Saved data entries:
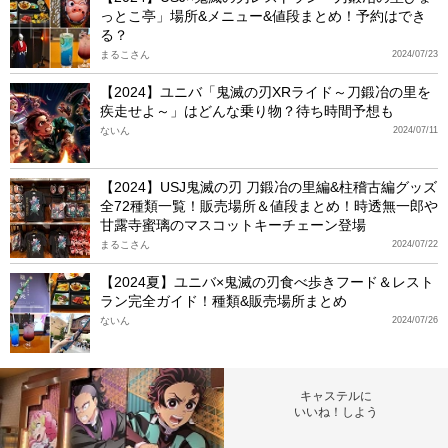
っとこ亭」場所&メニュー&値段まとめ！予約はでき
る？
まるこさん
2024/07/23
【2024】ユニバ「鬼滅の刃XRライド～刀鍛冶の里を
疾走せよ～」はどんな乗り物？待ち時間予想も
ないん
2024/07/11
【2024】USJ鬼滅の刃 刀鍛冶の里編&柱稽古編グッズ
全72種類一覧！販売場所＆値段まとめ！時透無一郎や
甘露寺蜜璃のマスコットキーチェーン登場
まるこさん
2024/07/22
【2024夏】ユニバ×鬼滅の刃食べ歩きフード＆レスト
ラン完全ガイド！種類&販売場所まとめ
ないん
2024/07/26
キャステルに
いいね！しよう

[The problem] In the records above, find the lines containing "値段まとめ" and copy them.

[Expected answer]
っとこ亭」場所&メニュー&値段まとめ！予約はでき
全72種類一覧！販売場所＆値段まとめ！時透無一郎や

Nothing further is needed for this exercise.